(Stored data)
________
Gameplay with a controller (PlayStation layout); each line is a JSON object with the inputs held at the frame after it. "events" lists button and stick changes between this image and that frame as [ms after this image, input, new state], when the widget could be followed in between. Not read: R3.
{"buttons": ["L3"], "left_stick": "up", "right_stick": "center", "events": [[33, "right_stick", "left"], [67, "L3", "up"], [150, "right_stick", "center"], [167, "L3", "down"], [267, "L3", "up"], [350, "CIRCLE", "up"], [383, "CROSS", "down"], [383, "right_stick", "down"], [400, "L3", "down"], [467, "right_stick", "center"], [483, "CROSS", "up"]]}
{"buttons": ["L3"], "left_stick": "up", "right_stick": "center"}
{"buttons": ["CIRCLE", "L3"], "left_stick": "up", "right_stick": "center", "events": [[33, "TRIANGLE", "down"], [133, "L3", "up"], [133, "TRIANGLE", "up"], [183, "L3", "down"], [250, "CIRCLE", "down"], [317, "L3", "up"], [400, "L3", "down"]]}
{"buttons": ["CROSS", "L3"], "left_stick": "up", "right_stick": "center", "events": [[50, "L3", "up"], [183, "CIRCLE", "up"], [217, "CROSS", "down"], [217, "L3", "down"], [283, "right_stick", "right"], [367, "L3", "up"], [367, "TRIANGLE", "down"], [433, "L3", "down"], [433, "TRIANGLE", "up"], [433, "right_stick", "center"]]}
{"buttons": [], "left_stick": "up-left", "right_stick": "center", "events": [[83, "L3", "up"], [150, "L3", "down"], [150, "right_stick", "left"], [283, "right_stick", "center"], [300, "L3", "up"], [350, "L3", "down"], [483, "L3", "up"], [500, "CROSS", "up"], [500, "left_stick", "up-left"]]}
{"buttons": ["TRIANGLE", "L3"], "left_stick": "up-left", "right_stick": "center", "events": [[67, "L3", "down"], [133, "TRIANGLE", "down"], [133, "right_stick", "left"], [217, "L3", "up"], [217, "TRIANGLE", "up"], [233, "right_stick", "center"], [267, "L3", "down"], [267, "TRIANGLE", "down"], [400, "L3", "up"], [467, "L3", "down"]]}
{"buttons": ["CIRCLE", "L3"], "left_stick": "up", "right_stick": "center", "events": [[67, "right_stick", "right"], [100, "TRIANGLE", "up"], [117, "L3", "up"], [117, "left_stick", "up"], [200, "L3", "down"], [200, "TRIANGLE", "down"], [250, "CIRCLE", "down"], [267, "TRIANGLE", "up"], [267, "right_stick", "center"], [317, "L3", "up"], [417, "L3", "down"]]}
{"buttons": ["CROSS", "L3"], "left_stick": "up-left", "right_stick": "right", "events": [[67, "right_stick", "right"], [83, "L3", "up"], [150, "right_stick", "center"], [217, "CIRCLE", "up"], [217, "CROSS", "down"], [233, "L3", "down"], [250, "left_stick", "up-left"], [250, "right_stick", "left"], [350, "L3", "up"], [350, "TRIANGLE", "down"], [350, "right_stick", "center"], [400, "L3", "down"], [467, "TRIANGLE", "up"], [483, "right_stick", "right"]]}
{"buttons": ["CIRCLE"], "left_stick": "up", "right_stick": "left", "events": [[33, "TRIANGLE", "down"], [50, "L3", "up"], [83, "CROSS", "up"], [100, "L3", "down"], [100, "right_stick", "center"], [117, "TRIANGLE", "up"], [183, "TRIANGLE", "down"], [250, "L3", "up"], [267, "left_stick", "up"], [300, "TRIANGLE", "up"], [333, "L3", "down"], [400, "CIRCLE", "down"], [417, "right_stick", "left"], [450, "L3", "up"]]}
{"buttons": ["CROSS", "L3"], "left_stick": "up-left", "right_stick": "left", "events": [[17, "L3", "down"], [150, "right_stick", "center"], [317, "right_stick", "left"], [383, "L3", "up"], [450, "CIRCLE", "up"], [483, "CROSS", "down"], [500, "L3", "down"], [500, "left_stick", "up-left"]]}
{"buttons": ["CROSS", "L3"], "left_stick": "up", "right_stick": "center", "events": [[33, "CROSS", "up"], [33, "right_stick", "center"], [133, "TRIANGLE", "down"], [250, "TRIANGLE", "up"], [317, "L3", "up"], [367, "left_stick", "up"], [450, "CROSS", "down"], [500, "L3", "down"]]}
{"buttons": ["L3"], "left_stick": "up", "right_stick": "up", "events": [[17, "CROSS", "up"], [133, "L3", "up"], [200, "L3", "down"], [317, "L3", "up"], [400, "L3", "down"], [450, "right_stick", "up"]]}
________
REQUIRED WORK: Output every entry exactly.

TASK ANSWER:
Gameplay with a controller (PlayStation layout); each line is a JSON object with the inputs held at the frame after it. "events" lists button and stick changes between this image and that frame as [ms after this image, input, new state], when the widget could be followed in between. Not read: R3.
{"buttons": ["L3"], "left_stick": "up", "right_stick": "center", "events": [[33, "right_stick", "left"], [67, "L3", "up"], [150, "right_stick", "center"], [167, "L3", "down"], [267, "L3", "up"], [350, "CIRCLE", "up"], [383, "CROSS", "down"], [383, "right_stick", "down"], [400, "L3", "down"], [467, "right_stick", "center"], [483, "CROSS", "up"]]}
{"buttons": ["L3"], "left_stick": "up", "right_stick": "center"}
{"buttons": ["CIRCLE", "L3"], "left_stick": "up", "right_stick": "center", "events": [[33, "TRIANGLE", "down"], [133, "L3", "up"], [133, "TRIANGLE", "up"], [183, "L3", "down"], [250, "CIRCLE", "down"], [317, "L3", "up"], [400, "L3", "down"]]}
{"buttons": ["CROSS", "L3"], "left_stick": "up", "right_stick": "center", "events": [[50, "L3", "up"], [183, "CIRCLE", "up"], [217, "CROSS", "down"], [217, "L3", "down"], [283, "right_stick", "right"], [367, "L3", "up"], [367, "TRIANGLE", "down"], [433, "L3", "down"], [433, "TRIANGLE", "up"], [433, "right_stick", "center"]]}
{"buttons": [], "left_stick": "up-left", "right_stick": "center", "events": [[83, "L3", "up"], [150, "L3", "down"], [150, "right_stick", "left"], [283, "right_stick", "center"], [300, "L3", "up"], [350, "L3", "down"], [483, "L3", "up"], [500, "CROSS", "up"], [500, "left_stick", "up-left"]]}
{"buttons": ["TRIANGLE", "L3"], "left_stick": "up-left", "right_stick": "center", "events": [[67, "L3", "down"], [133, "TRIANGLE", "down"], [133, "right_stick", "left"], [217, "L3", "up"], [217, "TRIANGLE", "up"], [233, "right_stick", "center"], [267, "L3", "down"], [267, "TRIANGLE", "down"], [400, "L3", "up"], [467, "L3", "down"]]}
{"buttons": ["CIRCLE", "L3"], "left_stick": "up", "right_stick": "center", "events": [[67, "right_stick", "right"], [100, "TRIANGLE", "up"], [117, "L3", "up"], [117, "left_stick", "up"], [200, "L3", "down"], [200, "TRIANGLE", "down"], [250, "CIRCLE", "down"], [267, "TRIANGLE", "up"], [267, "right_stick", "center"], [317, "L3", "up"], [417, "L3", "down"]]}
{"buttons": ["CROSS", "L3"], "left_stick": "up-left", "right_stick": "right", "events": [[67, "right_stick", "right"], [83, "L3", "up"], [150, "right_stick", "center"], [217, "CIRCLE", "up"], [217, "CROSS", "down"], [233, "L3", "down"], [250, "left_stick", "up-left"], [250, "right_stick", "left"], [350, "L3", "up"], [350, "TRIANGLE", "down"], [350, "right_stick", "center"], [400, "L3", "down"], [467, "TRIANGLE", "up"], [483, "right_stick", "right"]]}
{"buttons": ["CIRCLE"], "left_stick": "up", "right_stick": "left", "events": [[33, "TRIANGLE", "down"], [50, "L3", "up"], [83, "CROSS", "up"], [100, "L3", "down"], [100, "right_stick", "center"], [117, "TRIANGLE", "up"], [183, "TRIANGLE", "down"], [250, "L3", "up"], [267, "left_stick", "up"], [300, "TRIANGLE", "up"], [333, "L3", "down"], [400, "CIRCLE", "down"], [417, "right_stick", "left"], [450, "L3", "up"]]}
{"buttons": ["CROSS", "L3"], "left_stick": "up-left", "right_stick": "left", "events": [[17, "L3", "down"], [150, "right_stick", "center"], [317, "right_stick", "left"], [383, "L3", "up"], [450, "CIRCLE", "up"], [483, "CROSS", "down"], [500, "L3", "down"], [500, "left_stick", "up-left"]]}
{"buttons": ["CROSS", "L3"], "left_stick": "up", "right_stick": "center", "events": [[33, "CROSS", "up"], [33, "right_stick", "center"], [133, "TRIANGLE", "down"], [250, "TRIANGLE", "up"], [317, "L3", "up"], [367, "left_stick", "up"], [450, "CROSS", "down"], [500, "L3", "down"]]}
{"buttons": ["L3"], "left_stick": "up", "right_stick": "up", "events": [[17, "CROSS", "up"], [133, "L3", "up"], [200, "L3", "down"], [317, "L3", "up"], [400, "L3", "down"], [450, "right_stick", "up"]]}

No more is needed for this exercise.